---------- Text for analysis

Skip to content

carlons/network_scanner

Repository files navigation

Network Scanner

quick analysis network data based on networkit.

Download

git clone https://github.com/carlons/network_scanner.git

Install

cd dist/

sudo pip3 install network_scanner-0.1.0-py3-none-any.whl

Usage

Input format

  1. Network data file

    Only support edgelist format. Each row has two columns which seperated by tab. The first column is source id, and the second column is target id.

    For example:

    1 2

    1 33

    3 42

    45 67

    ...

  2. Index file:

    This file records the name of each node in the network. It has two columns which seperated by tab. The first column is node id, and the second column is node name. For example:

    1 'hello'

    2 'world'

    3 'three'

    33 'John'

    42 'Ramos'

    45 'Ronaldo'

    67 'Ozil'

    ...

--------------------

> [Study questions]:
1. Answer these questions about the Network Scanner README, one line per answer:
(a) Which library is the tool's analysis based on?
(b) Which directory do you change into before running the install command?
(c) What does the second column of the index file hold?
2. Continue the Network Scanner README from the point where it stops.

---------- Dataset content

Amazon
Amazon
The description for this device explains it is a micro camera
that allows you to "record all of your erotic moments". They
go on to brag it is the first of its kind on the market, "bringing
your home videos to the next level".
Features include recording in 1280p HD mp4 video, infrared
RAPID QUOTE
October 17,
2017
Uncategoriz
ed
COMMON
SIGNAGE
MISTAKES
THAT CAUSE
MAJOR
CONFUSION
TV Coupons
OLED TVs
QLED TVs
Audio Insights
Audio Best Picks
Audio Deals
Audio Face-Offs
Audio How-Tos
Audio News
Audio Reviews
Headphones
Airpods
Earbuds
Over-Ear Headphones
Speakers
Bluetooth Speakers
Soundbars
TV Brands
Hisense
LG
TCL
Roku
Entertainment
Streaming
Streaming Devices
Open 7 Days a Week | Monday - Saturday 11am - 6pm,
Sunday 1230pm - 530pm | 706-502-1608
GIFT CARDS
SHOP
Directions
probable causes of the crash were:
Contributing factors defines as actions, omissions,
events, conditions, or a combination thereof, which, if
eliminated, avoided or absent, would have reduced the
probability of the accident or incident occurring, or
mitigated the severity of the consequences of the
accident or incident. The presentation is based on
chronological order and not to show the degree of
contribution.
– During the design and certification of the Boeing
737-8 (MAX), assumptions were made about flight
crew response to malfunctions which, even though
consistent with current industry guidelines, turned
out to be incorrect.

--------------------

> [Expected responses]:
1.
(a) networkit
(b) dist/
(c) The node name

2.
Function example

Complete codes are in example.py.

First import necessary moudle.

import network_scanner
from network_scanner.networkit_based import degree_analysis
from network_scanner.networkit_based import calculate_betweeness
from network_scanner.networkit_based import centrality_analysis
from network_scanner.networkit_based import networkit_util
from network_scanner.networkit_based import networkit_analysis

Then set global parameters.

filepath = './input/toy_graph'
label = 'toy'
outpath = './output/' + label + '/'

Now we can scan this network.

1. general analysis

  networkit_analysis.analysis(filepath, label, outpath, directed=False)
  networkit_analysis.analysis(filepath, label, outpath, directed=True)

2. degree analysis

  • get top k's name
  false_id_value_filename = outpath + 'toy-falseid-degree'
  map_filename = outpath + 'undirected-toy-map-node-ids'
  index_filename = './input/index'
  result_filename = outpath + label + 'degree-top-k-trueid-value'
  k = 3
  paras = {'false_id_value_filename': false_id_value_filename, 'map_filename': map_filename,
            'index_filename': index_filename, 'result_filename': result_filename, 'k': k
  degree_analysis.get_top_k_trueid_and_name(**paras)
  • fit powerlaw distribution
  net = networkit_util.readnetwork(filepath, directed=False)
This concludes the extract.